C’est dans ce climat et dans cet environnement que nous examinons les progrès de ces pays et que nous tentons d’établir la démarche à adopter.

Je voudrais parler un peu de l’Algérie. Comme la sénatrice l’a dit, les événements se déroulent rapidement en temps réel. Je peux dire que depuis 2011, le gouvernement algérien a tenté de régler quelques enjeux avec sa population. Dans un pacte commun pour la sécurité et la stabilité, il a travaillé sur des enjeux et a augmenté les subventions, le logement social, les salaires dans le secteur public et les taux d’emploi. Cela a réellement permis d’éviter un conflit majeur et d’autres problèmes dans ce pays.

L’économie algérienne a des problèmes parce qu’elle reste fortement dépendante des ventes de pétrole et qu’elle a souffert de la chute des prix du pétrole et de l’épuisement des réserves en devises étrangères. Le pays a essayé de diversifier son économie, mais les progrès ont été limités.

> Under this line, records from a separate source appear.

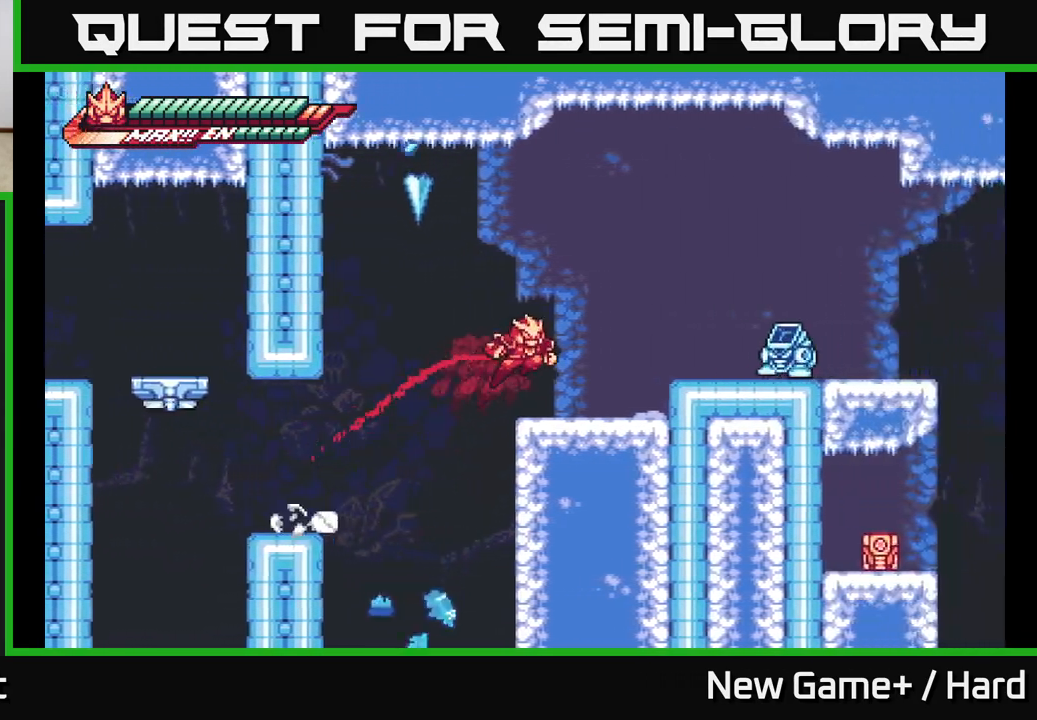
{"buttons": ["X"], "left_stick": "right", "right_stick": "center", "events": [[17, "A", "down"], [150, "A", "up"], [217, "X", "down"], [250, "L2", "up"], [283, "left_stick", "center"], [350, "X", "up"], [450, "X", "down"], [500, "left_stick", "right"]]}
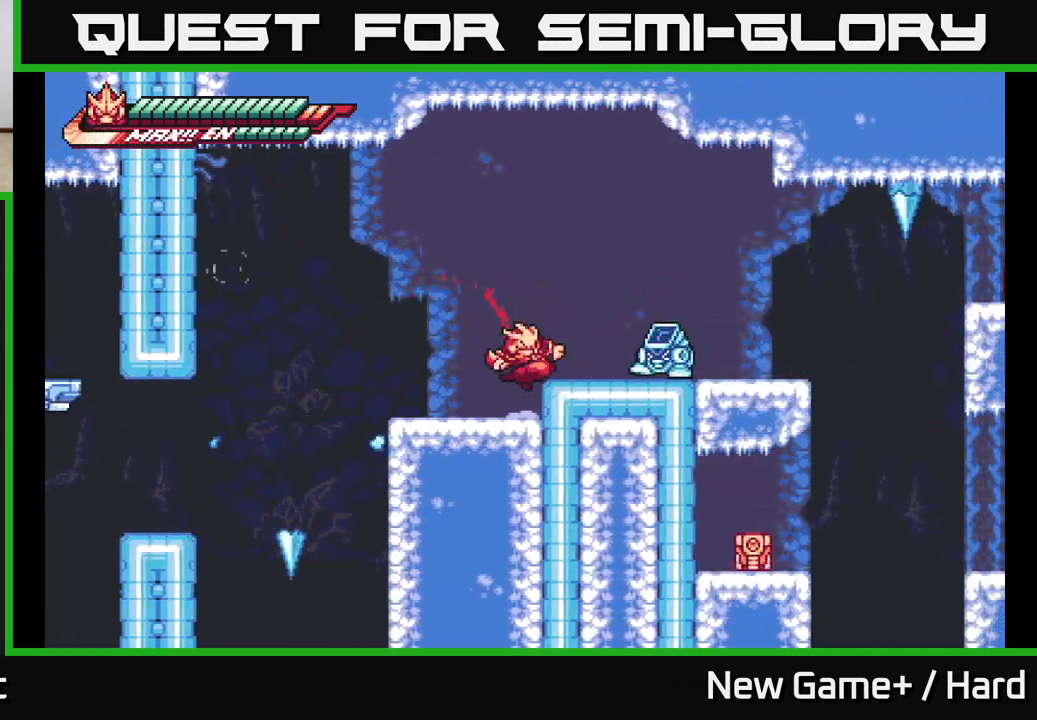
{"buttons": ["A"], "left_stick": "right", "right_stick": "center", "events": [[67, "X", "up"], [83, "A", "down"], [167, "X", "down"], [200, "A", "up"], [217, "left_stick", "center"], [250, "X", "up"], [367, "X", "down"], [383, "left_stick", "right"], [450, "A", "down"], [450, "X", "up"], [483, "A", "up"], [500, "A", "down"]]}
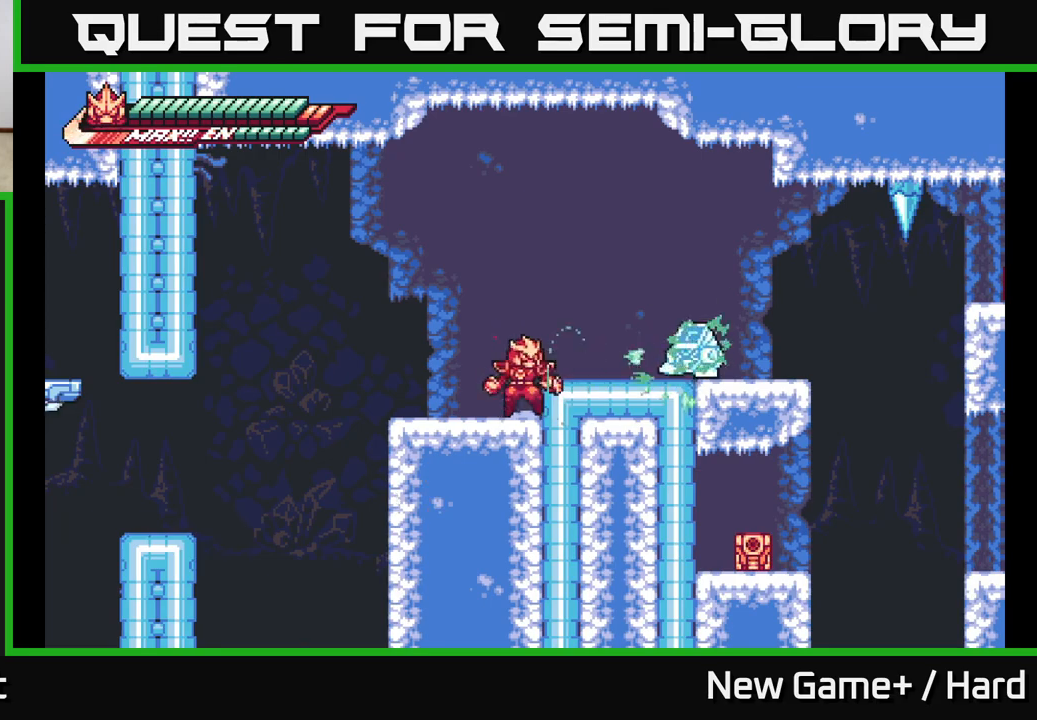
{"buttons": ["X"], "left_stick": "center", "right_stick": "center", "events": [[50, "X", "down"], [167, "A", "up"], [183, "X", "up"], [300, "X", "down"], [333, "left_stick", "center"], [400, "X", "up"], [467, "X", "down"]]}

Le pays dispose d’un budget de défense très important, d’un appareil de sécurité solide et d’une très grande armée. Manifestement, vous avez vu ce qui s’est produit au cours des six dernières semaines, c’est-à-dire les grandes manifestations dans les rues et l’intention déclarée de l’ancien président Bouteflika d’obtenir un cinquième mandat. Cette situation évolue et je serais heureux de revenir devant votre comité pour parler de ces événements en temps voulu.

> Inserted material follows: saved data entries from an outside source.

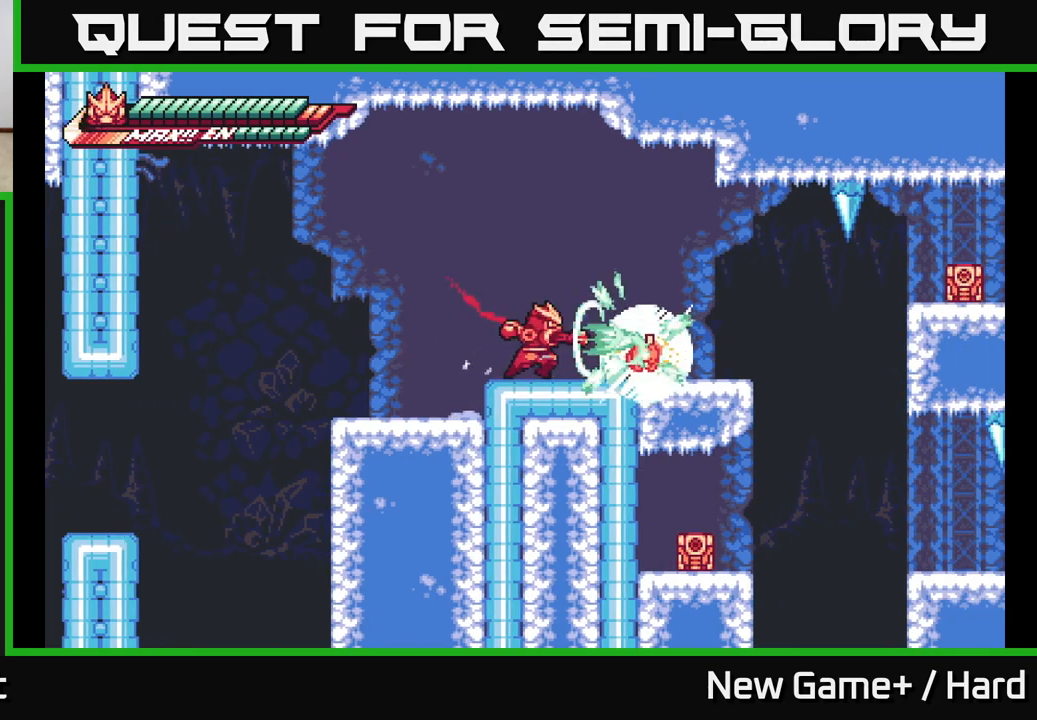
{"buttons": [], "left_stick": "center", "right_stick": "center", "events": [[100, "X", "up"], [167, "X", "down"], [283, "X", "up"], [417, "left_stick", "right"], [500, "left_stick", "center"]]}
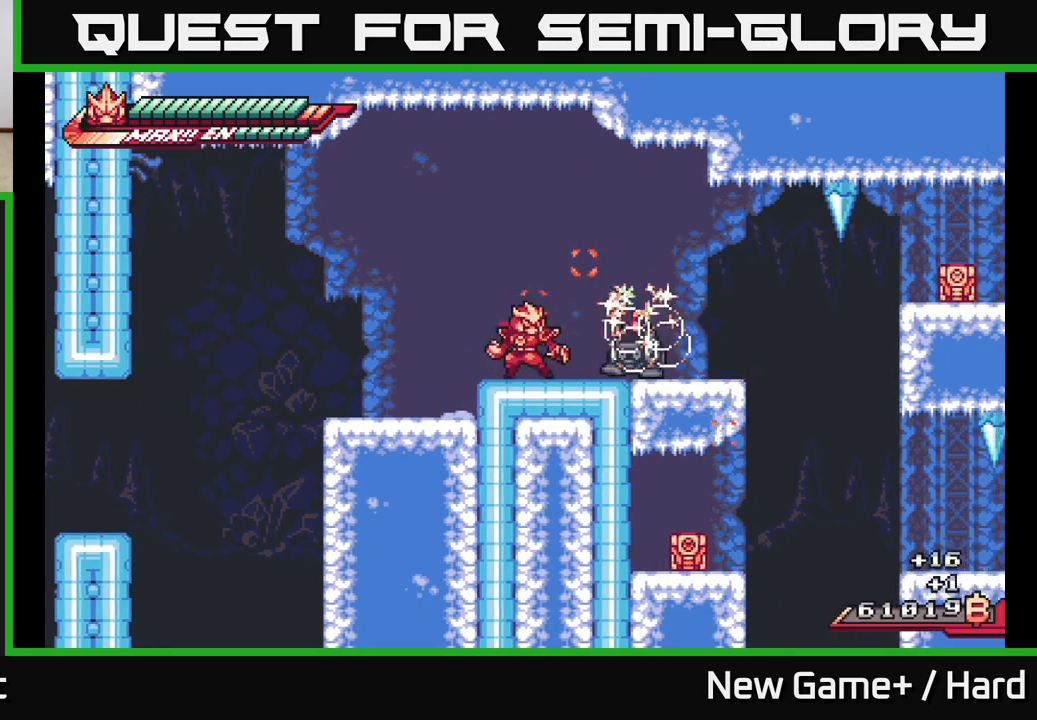
{"buttons": ["R2"], "left_stick": "right", "right_stick": "center", "events": [[233, "R2", "down"], [233, "left_stick", "right"]]}
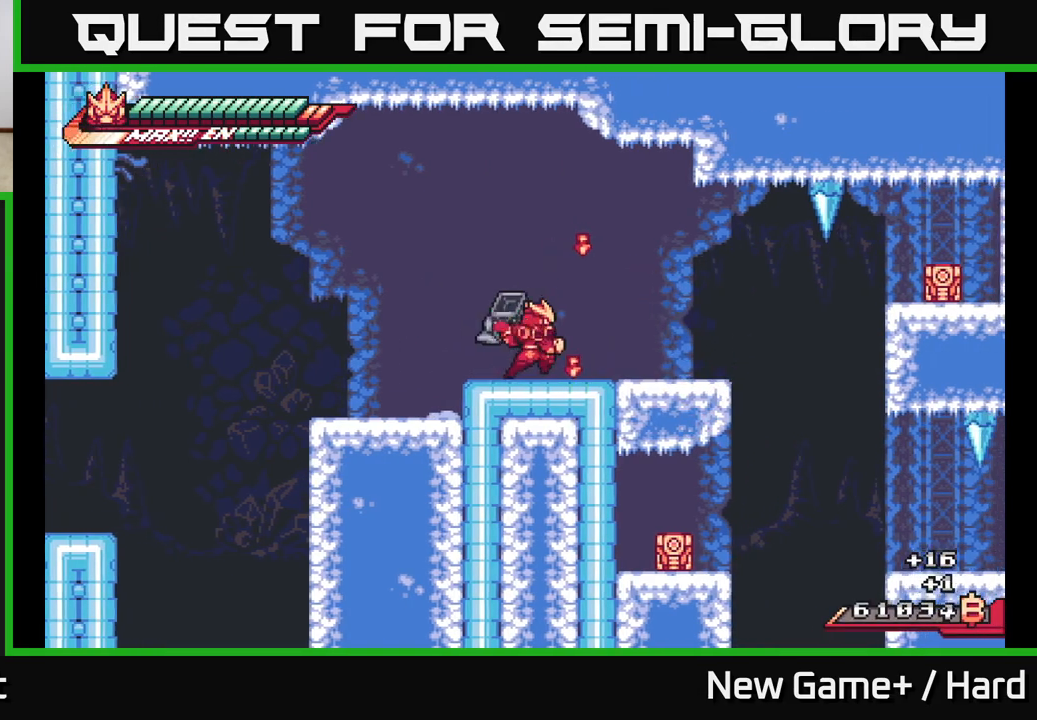
{"buttons": [], "left_stick": "center", "right_stick": "center", "events": [[50, "L2", "down"], [100, "A", "down"], [200, "A", "up"], [200, "R2", "up"], [250, "L2", "up"], [367, "left_stick", "center"]]}
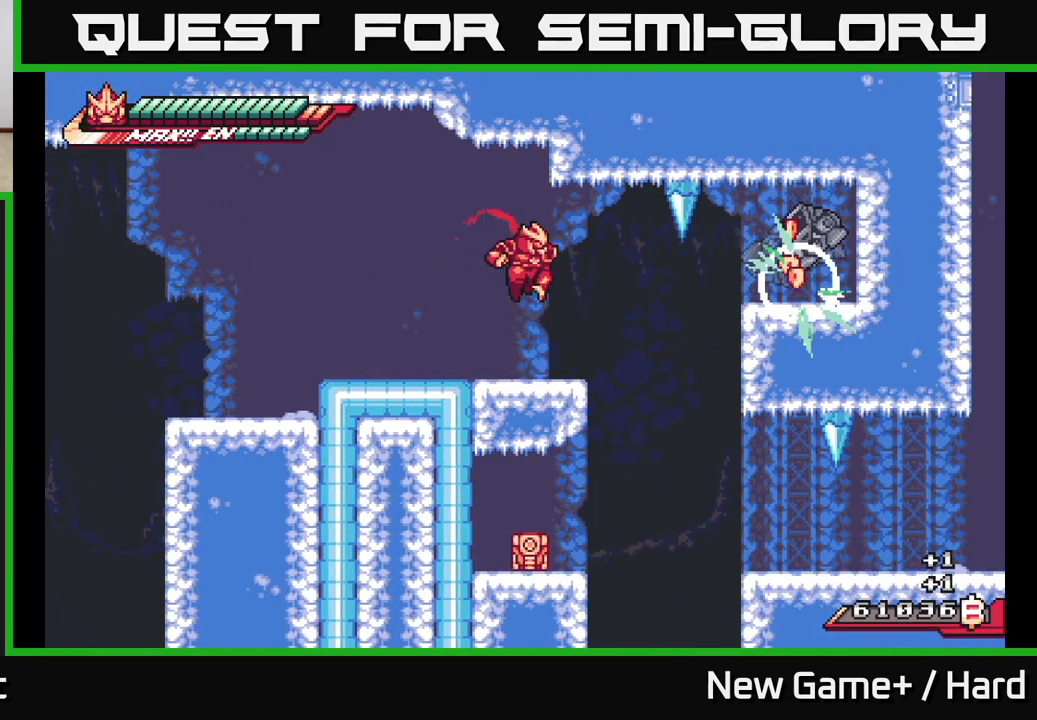
{"buttons": ["L2"], "left_stick": "right", "right_stick": "center", "events": [[267, "left_stick", "right"], [417, "L2", "down"]]}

Vous avez tous entendu dire que le président a démissionné et que, dans les faits, selon la constitution, cela signifie qu’un nouveau gouvernement pourrait être formé dans 90 jours. Nous verrons comment cela se déroulera, car nous ne savons pas encore si les gens appuient le gouvernement et les intervenants actuels. Cette situation se précisera au cours des deux prochaines semaines.

Il est remarquable que les manifestations de masse aient été pacifiques en général et que les manifestants aient même nettoyé après les manifestations, qui étaient particulièrement importantes vendredi.

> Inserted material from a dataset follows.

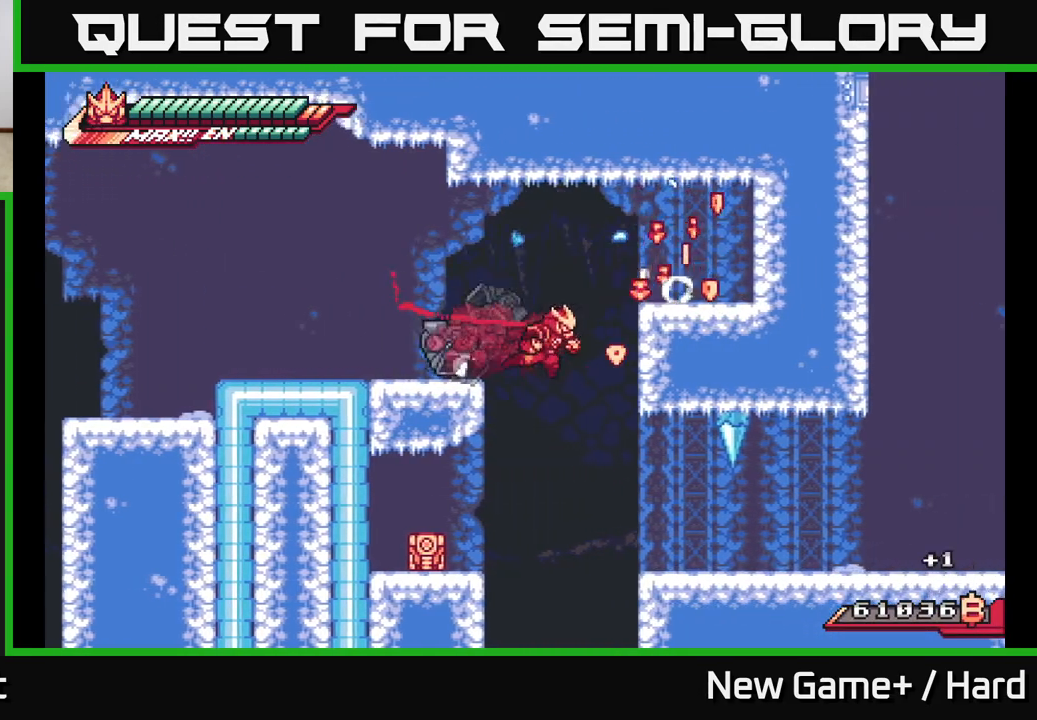
{"buttons": [], "left_stick": "right", "right_stick": "center", "events": [[200, "L2", "up"]]}
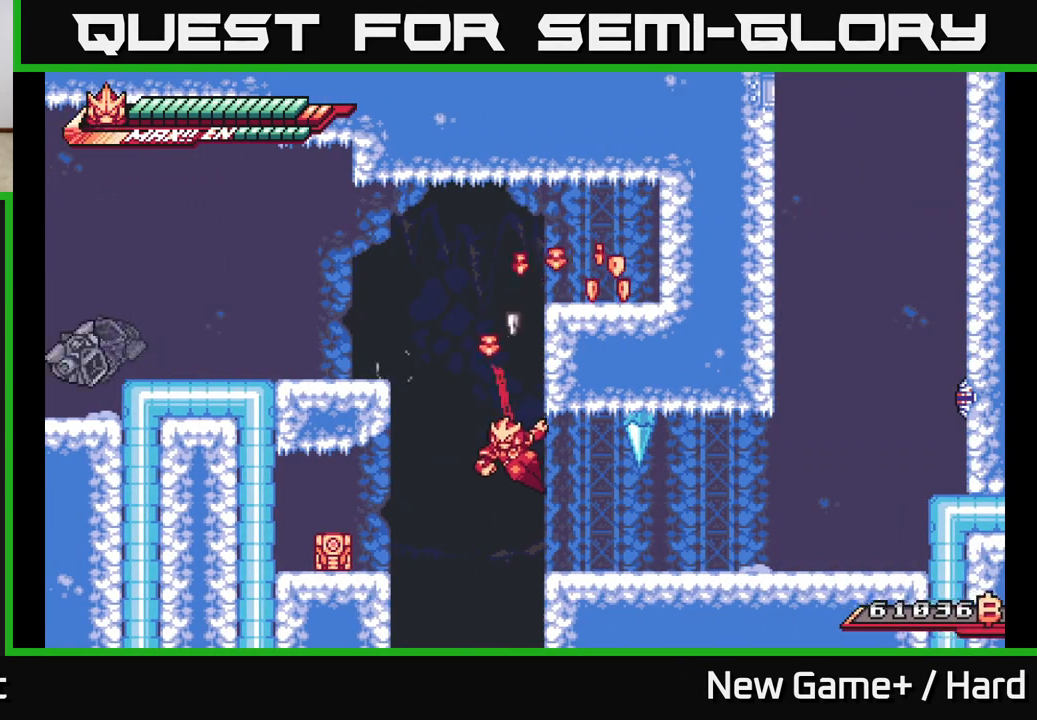
{"buttons": ["L2"], "left_stick": "right", "right_stick": "center", "events": [[67, "left_stick", "center"], [117, "left_stick", "right"], [233, "L2", "down"]]}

Parlons maintenant de l’Égypte. C’est un très grand pays qui est très influent au Moyen-Orient et en Afrique du Nord. Il a connu des changements très importants également. Il y a eu le départ de Moubarak en 2011, suivi de l’arrivée du président Morsi et des Frères musulmans. Ils sont restés au pouvoir pendant environ un an avant d’en être écartés en 2013 à la suite de nombreuses manifestations. Par la suite, l’ancien ministre de la Défense al-Sissi a été élu président en 2014 et a été réélu en 2018.

De plus, en février, le Parlement égyptien a adopté une proposition visant à permettre au président de briguer des mandats supplémentaires. Si elle est approuvée, il pourrait en principe rester en place jusqu’en 2034.

Sur le plan économique, l’Égypte a fait face à des problèmes structurels très importants ainsi qu’à un taux de chômage très élevé. En 2016, le Fonds monétaire international a approuvé un prêt de 12 milliards de dollars à condition que l’Égypte mette en œuvre toute une série de réformes économiques, comme la réduction de subventions, la dévaluation de sa devise et l’introduction d’une taxe sur la valeur ajoutée.

L’Égypte a, de manière plutôt impressionnante, mis en œuvre bon nombre de ces réformes, l’économie va mieux et on commence à voir les résultats de ces réformes, bien que la situation soit encore très problématique. On parle d’un pays de 100 millions d’habitants qui connaît une croissance démographique très rapide. Son taux de chômage est très élevé et elle éprouve encore des difficultés sur le plan du développement des petites et moyennes entreprises.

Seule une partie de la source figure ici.